This is not an emergency. I repeat, not an emergency.
After a lengthy string of collaborations with brands like AG Jeans and Marks & Spencer, Alexa Chung’s hotly anticipated ready-to-wear collection is finally upon us. Anointed fashion’s “it girl” by Chanel’s Karl Lagerfeld, Chung’s ultra-feminine rock and roll hybrid style has become synonymous with an era of inspired style.
Chung launched her eponymous label ALEXACHUNG at dusk in the corner of London’s quintessentially British Regent’s Park. Guests arrived in the leafy grounds of the Danish Church of Saint Catherine, to be greeted under a carpeted marquee in the flower-strewn garden by refreshing Pimm’s, champagne and wood-fire oven pizzas.
Amongst the cluster of guests were Chung’s peers and close friends Molly Goddard, Henry Holland, Daisy Lowe and Pixie Geldof, accompanied by a hierarchy of fashion press including Net-a-Porter’s Dame Natalie Massenet and Business of Fashion’s Imran Amed.
Lending a cheerful tone to proceedings, the show’s romantic soundtrack was provided by the encapsulating Capital Children’s Choir. As a soulful rendition of ‘Good Vibrations’ by The Beach Boys reverberated around the church, the show began.

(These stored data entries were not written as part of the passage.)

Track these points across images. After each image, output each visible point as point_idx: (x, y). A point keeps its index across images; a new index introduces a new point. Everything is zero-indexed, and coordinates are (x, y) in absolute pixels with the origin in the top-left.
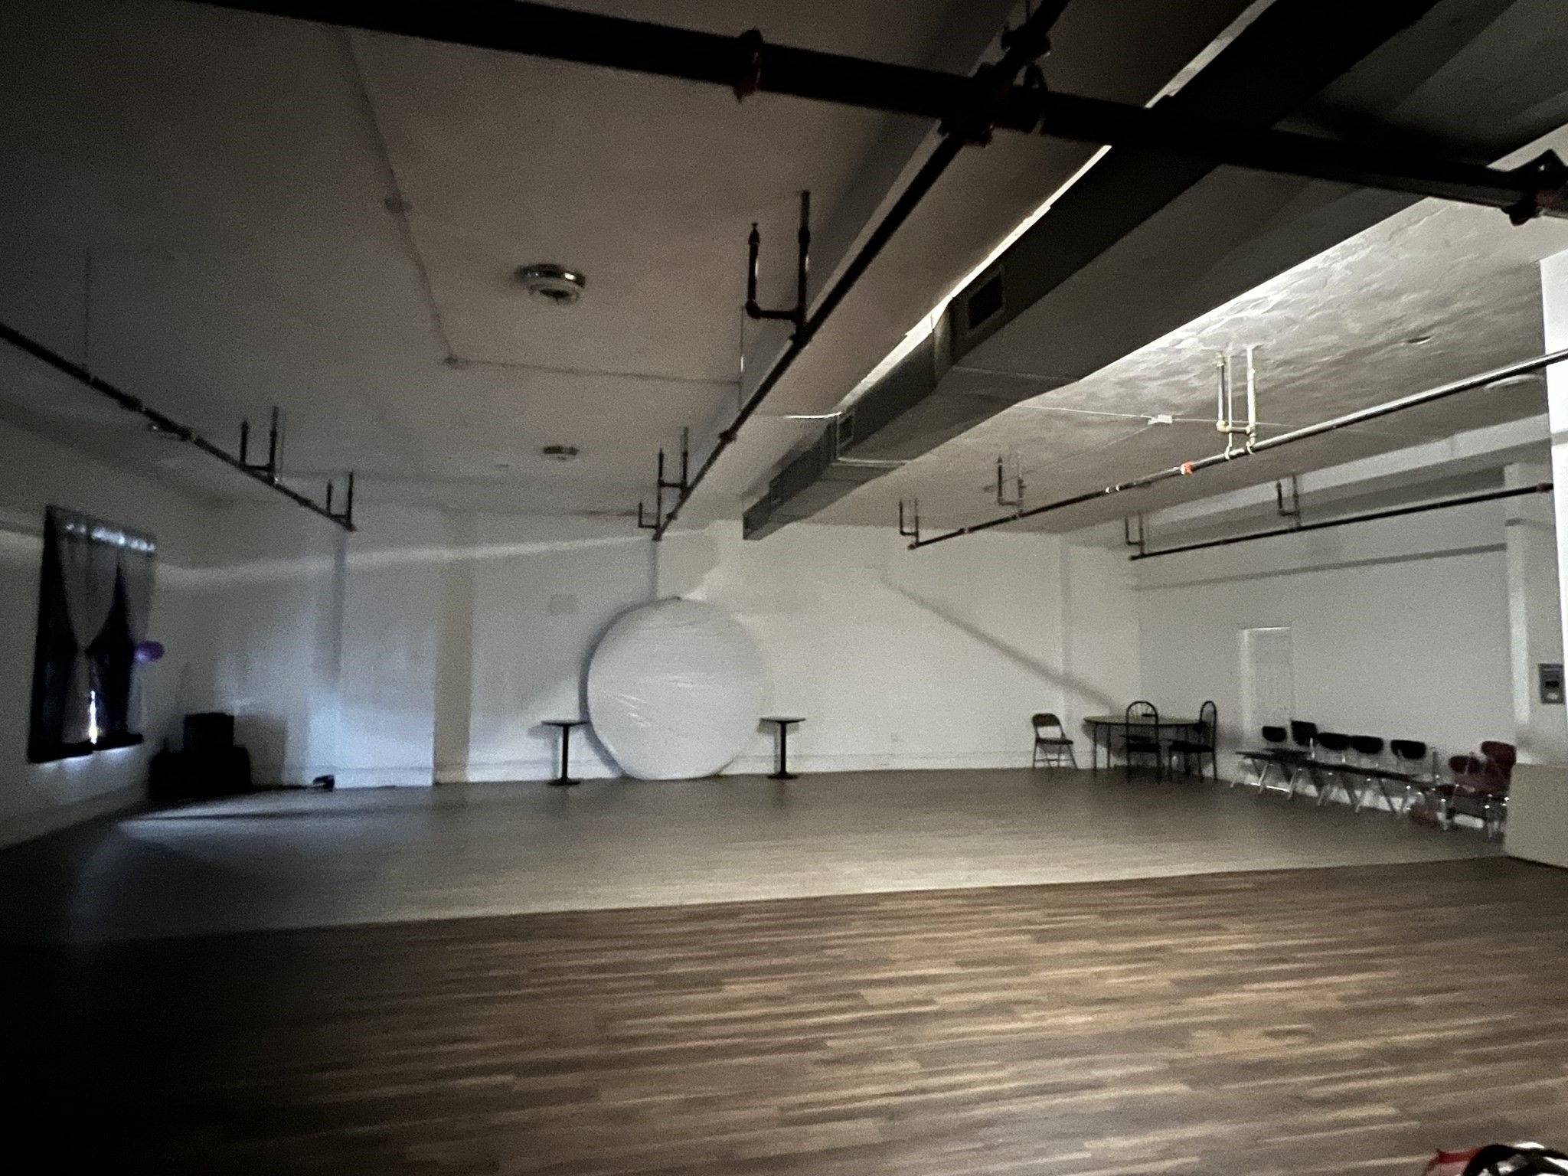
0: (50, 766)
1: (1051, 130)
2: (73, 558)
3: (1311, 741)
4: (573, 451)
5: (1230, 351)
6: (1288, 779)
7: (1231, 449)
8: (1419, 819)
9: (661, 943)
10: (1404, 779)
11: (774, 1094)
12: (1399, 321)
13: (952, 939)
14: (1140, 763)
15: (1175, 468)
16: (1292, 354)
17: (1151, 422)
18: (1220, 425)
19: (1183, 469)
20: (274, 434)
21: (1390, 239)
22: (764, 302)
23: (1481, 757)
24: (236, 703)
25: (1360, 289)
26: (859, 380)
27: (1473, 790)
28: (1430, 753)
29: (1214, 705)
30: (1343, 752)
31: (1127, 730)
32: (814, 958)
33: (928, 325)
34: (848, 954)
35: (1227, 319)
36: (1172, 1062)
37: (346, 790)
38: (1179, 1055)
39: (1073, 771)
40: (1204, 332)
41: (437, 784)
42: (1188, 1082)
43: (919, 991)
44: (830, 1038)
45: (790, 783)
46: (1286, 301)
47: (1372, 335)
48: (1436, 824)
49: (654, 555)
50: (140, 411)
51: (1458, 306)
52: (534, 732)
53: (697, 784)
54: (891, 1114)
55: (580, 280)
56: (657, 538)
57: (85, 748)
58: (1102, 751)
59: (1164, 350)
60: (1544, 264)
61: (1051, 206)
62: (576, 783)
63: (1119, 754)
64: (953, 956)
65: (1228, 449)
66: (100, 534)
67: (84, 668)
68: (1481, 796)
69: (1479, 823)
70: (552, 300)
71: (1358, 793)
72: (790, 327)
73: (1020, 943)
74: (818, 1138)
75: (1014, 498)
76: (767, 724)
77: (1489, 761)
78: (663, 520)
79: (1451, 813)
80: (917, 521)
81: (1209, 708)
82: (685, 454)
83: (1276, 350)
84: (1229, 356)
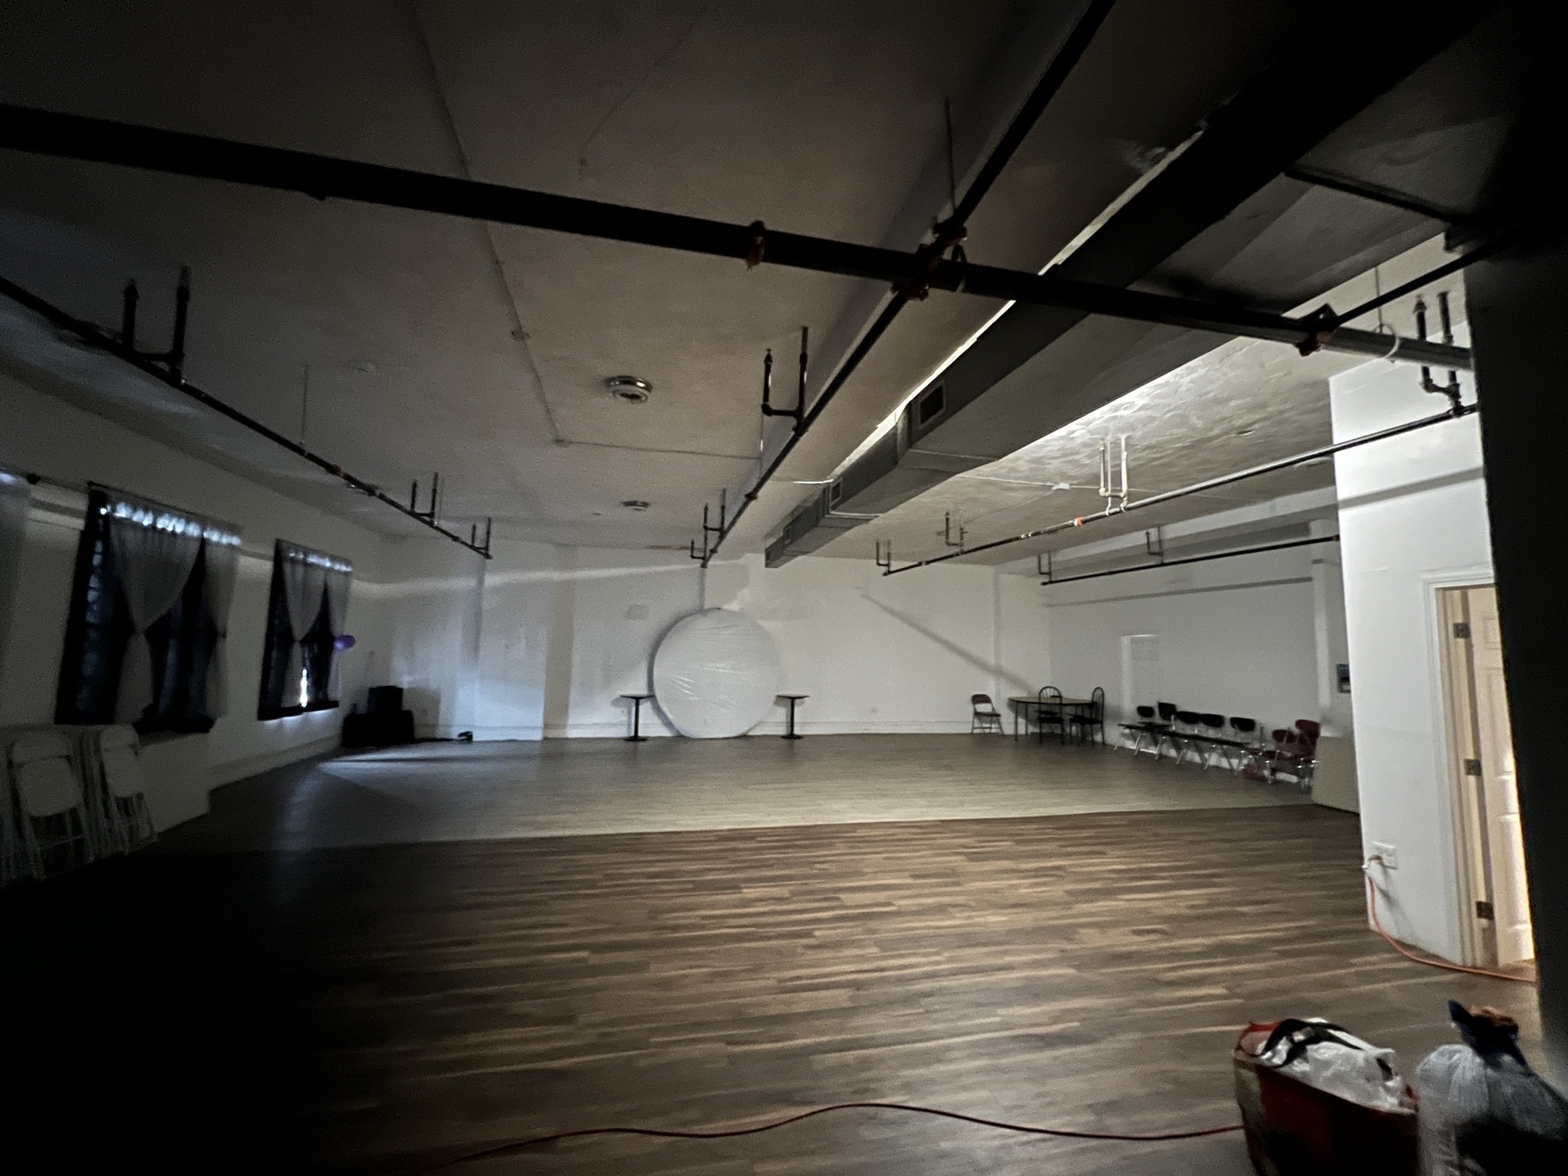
0: (272, 723)
1: (971, 289)
2: (294, 576)
3: (1173, 717)
4: (645, 505)
5: (1109, 438)
6: (1156, 745)
7: (1110, 509)
8: (1251, 776)
9: (701, 857)
10: (1240, 745)
11: (775, 970)
12: (1231, 418)
13: (908, 858)
14: (1050, 731)
15: (1071, 521)
16: (1154, 441)
17: (1054, 488)
18: (1102, 491)
19: (1076, 523)
20: (434, 491)
21: (1221, 361)
22: (773, 405)
23: (1296, 731)
24: (404, 680)
25: (1201, 397)
26: (844, 459)
27: (1289, 755)
28: (1258, 728)
29: (1102, 690)
30: (1196, 725)
31: (1040, 706)
32: (806, 870)
33: (893, 420)
34: (833, 868)
35: (1107, 416)
36: (1063, 951)
37: (480, 742)
38: (1069, 947)
39: (1002, 736)
40: (1091, 426)
41: (545, 739)
42: (1074, 967)
43: (882, 896)
44: (818, 929)
45: (797, 742)
46: (1148, 405)
47: (1212, 429)
48: (1263, 779)
49: (702, 577)
50: (339, 475)
51: (1271, 409)
52: (615, 703)
53: (730, 741)
54: (858, 985)
55: (648, 387)
56: (704, 566)
57: (297, 710)
58: (1021, 721)
59: (1062, 438)
60: (1333, 381)
61: (978, 339)
62: (644, 739)
63: (1034, 725)
64: (908, 870)
65: (1108, 509)
66: (313, 559)
67: (297, 651)
68: (1295, 760)
69: (1294, 779)
70: (629, 400)
71: (1206, 755)
72: (792, 421)
73: (956, 861)
74: (804, 1002)
75: (957, 541)
76: (780, 699)
77: (1302, 735)
78: (708, 554)
79: (1274, 771)
80: (889, 556)
81: (1099, 693)
82: (723, 508)
83: (1143, 438)
84: (1109, 443)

The inaugural summer collection featured masculine silhouettes merged together with ultra-feminine tiered ruffle dresses in ditzy floral prints, almost conveying Alexa Chung’s own perception of how Alexa Chung should dress.
The opening look featured a popped collar peeping over a sweater that read ‘Screw You’, printed in a quirky font heavily inspired by close friend’s Tennessee Williams’ Deep End Club, an activist platform in Chung’s adopted home of New York.
Incorporating effortless, elegant tailoring and classic silhouettes, transfused with racy rock and roll designs, the inspiration behind the collection was evident. An ode to the eclectic array of rock icons that Chung’s own compelling style has been heavily inspired by.
The evening saw David Hockney inspired knitwear, accompanied by leather dresses reminiscent of Marianne Faithfull’s infamous appearance in Jack Cardiff’s seminal 1960s film ‘The Girl on a Motorcycle’. Trench coats and gently flared trousers were aplenty, effortlessly channelling a young Francoise Hardy.
A pinstripe Brighton-rock suit in red and pink hues acted as an ode to the late Brian Jones. Whilst an ice-blue tailored jacket and trousers lent a subtle nod to David Bowie. “Music has had a huge influence on my work,” Chung notes. “I don’t think I’ll ever stop finding musical magicians compelling”.
As the finale dawned, the intimate audience were showered with delicate pink petal confetti as Chung swooped down the aisle to collectively gather her audience outside. Guests congregated outside of the church in front of a vintage Mercedes convertible adorned in a white wedding ribbon, evoking an encapsulating feel of the quintessentially English summer wedding.
The unique show itself acted as a harmonious marriage (a union of sorts). The intimate audience witnessed the entwinement of Alexa Chung, the irrefutable style icon and ALEXACHUNG, the eponymous line. Quintessentially Alexa Chung, Chung’s debut collection is only the start of marvellous things to come.
Alexa Chung’s debut collection of clothing, shoes and jewellery includes 145 pieces and is now on sale at 55 retailers, amongst them are Net-a-Porter, Matches and Selfridges. Prices range from £85-£1500.